Opioïdes en France : incitation à la vigilance mais rien de comparable avec les Etats-Unis

Paris, le jeudi 21 février 2019 – Aux États-Unis, la mortalité liée au mésusage des opioïdes initialement délivrés sur prescription médicale représente un véritable désastre. Selon les Centers for Disease Control and Prevention, 115 personnes meurent chaque jour aux États-Unis d’une overdose d’opioïdes (licites ou illicites). 17 087 personnes seraient décédées en 2016 aux États-Unis après prise d'opioïdes sur prescription.

Amélioration de la prise en charge de la douleur

Cette situation incite aujourd’hui l’ensemble des pays occidentaux à la vigilance, même si les contextes sont très différents. En France, les « conditions de prescription, de délivrance, de prise en charge des traitements par antalgiques opioïdes » constituent comme le rappelle l’Agence nationale de sécurité du médicament (ANSM) des gardes fous efficaces. Cependant, on a assisté ces dernières années à une progression de la consommation d’antalgiques dans notre pays, accroissement en partie liée au vieillissement de la population et qui signale par ailleurs une amélioration souhaitable de la prise en charge de la douleur. Néanmoins, il ne faut pas également éluder l’influence exercée par une certaine pression marketing, qui si elle est bien moindre qu’aux États-Unis existe également. Dans une tribune publiée sur le site The Conversation, le professeur Nicolas Authier (psychiatre, Université Clermont Auvergne) évoque ainsi parmi les facteurs ayant contribué à la hausse des prescriptions en France « d’autres sont commerciaux, avec l’arrivée sur le marché de nouveaux médicaments (...) ou la reformulation d’anciens médicaments (…) et le développement de nouvelles formes pharmaceutiques à action rapide (…). Ces différentes évolutions ont permis à ces médicaments de bénéficier d’une promotion par les laboratoires pharmaceutiques auprès des professionnels de santé ».
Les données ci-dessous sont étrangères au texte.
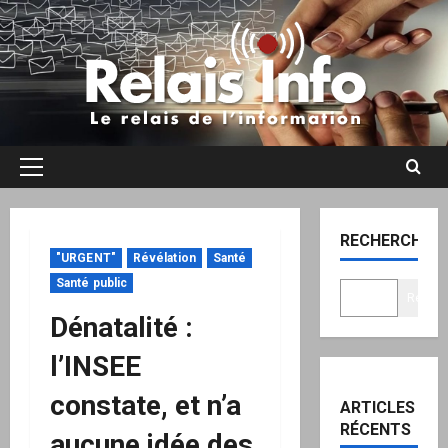
Aller
au
contenu
Menu
principal
RECHERCHER
"URGENT"
Révélation
Santé
Santé public
Recher
Dénatalité :
l’INSEE
constate, et n’a
ARTICLES
RÉCENTS
aucune idée des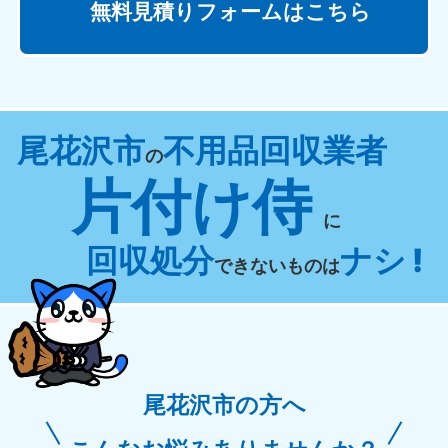
無料見積りフォームはこちら
尾花沢市
不用品回収業者
の
片付け侍
に
回収処分
ナシ !
できないものは
尾花沢市の方へ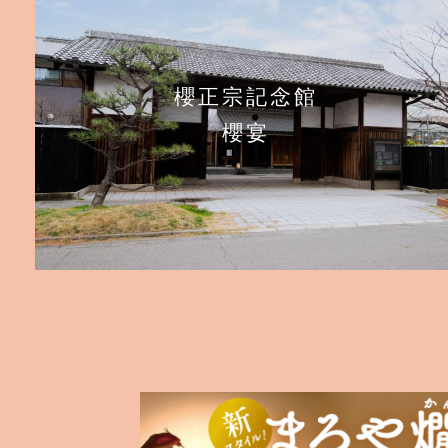
櫻正宗記念館
櫻宴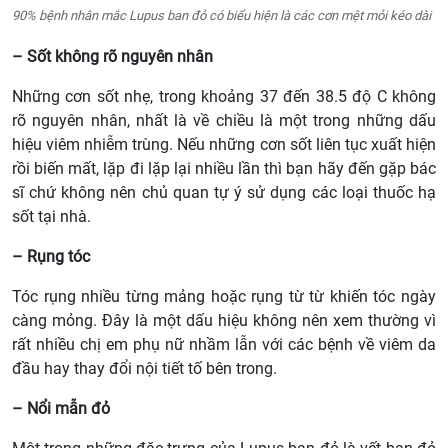
90% bệnh nhân mắc Lupus ban đỏ có biểu hiện là các cơn mệt mỏi kéo dài
– Sốt không rõ nguyên nhân
Những cơn sốt nhẹ, trong khoảng 37 đến 38.5 độ C không
rõ nguyên nhân, nhất là về chiều là một trong những dấu
hiệu viêm nhiễm trùng. Nếu những cơn sốt liên tục xuất hiện
rồi biến mất, lặp đi lặp lại nhiều lần thì bạn hãy đến gặp bác
sĩ chứ không nên chủ quan tự ý sử dụng các loại thuốc hạ
sốt tại nhà.
– Rụng tóc
Tóc rụng nhiều từng mảng hoặc rụng từ từ khiến tóc ngày
càng mỏng. Đây là một dấu hiệu không nên xem thường vì
rất nhiều chị em phụ nữ nhầm lẫn với các bệnh về viêm da
đầu hay thay đổi nội tiết tố bên trong.
– Nổi mẫn đỏ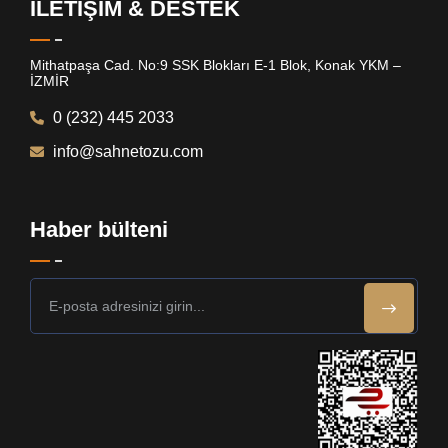
İLETİŞİM & DESTEK
Mithatpaşa Cad. No:9 SSK Blokları E-1 Blok, Konak YKM –
İZMİR
0 (232) 445 2033
info@sahnetozu.com
Haber bülteni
Quatre décès par semaine en France

Dans ce contexte international et national, les autorités sanitaires ont décidé d’exercer une vigilance renforcée en mettant en place une veille spécifique. Les résultats d’un premier bilan publiés aujourd’hui confirment que la hausse des consommations s’est accompagnée en France d’une augmentation concomitante des détournements et des situations problématiques. Ainsi, le nombre de décès liés à la consommation d’opioïdes est passé de 1,3 à 3,2 décès par million d’habitants entre 2000 et 2015. On estime ainsi aujourd’hui que quatre personnes meurent chaque semaine en France d’une overdose d’opioïdes. Outre ces chiffres concernant la mortalité, de multiples signaux témoignent d’une même évolution : le nombre d’hospitalisations (de 15 à 40 par million d’habitants entre 2000 et 2017), les taux de notifications d’intoxication aux antalgiques opioïdes (de 44/10 000 à 87/1000 notifications entre 2005 et 2016) et les cas de "troubles d’usage" (qui ont plus que doublé entre 2006 et 2015) ont tous progressé ces dix dernières années.

Des femmes majoritairement concernées

L’ANSM précise par ailleurs que le profil type du patient concerné est âgé en moyenne de 52 ans pour les opioïdes faibles et de 64 ans pour les opioïdes forts, tandis qu’une majorité sont des femmes. « Cette problématique touche principalement des patients qui consomment initialement un antalgique opioïde pour soulager une douleur et qui développent une dépendance primaire » indique encore l’ANSM, tandis que dans Le Figaro le professeur Authier précise : « Nos patients présentent systématiquement des facteurs de vulnérabilité ».

Tant l’ANSM que les spécialistes se veulent rassurants : les chiffres présentés sont sans commune mesure avec le drame américain actuel. « Les dommages sont faibles par rapport à l’Amérique du Nord » insiste le professeur Authier. Cependant, une sous-estimation n’est pas exclue. Par ailleurs, l’augmentation incite à un renforcement de l’information, tant des médecins (de nombreux rapports aux États-Unis mettent en évidence la responsabilité d’une trop faible prise de conscience des praticiens des risques de certaines prescriptions) que des patients. Concernant les premiers, une meilleure formation aux facteurs de risque de mésusage apparaît nécessaire. Auprès des patients, une plus grande sensibilisation semblerait également pertinente, afin d’éviter des dérives liées à un sentiment d’innocuité conférée par la prescription médicale. Un message délicat à transmettre mais essentiel.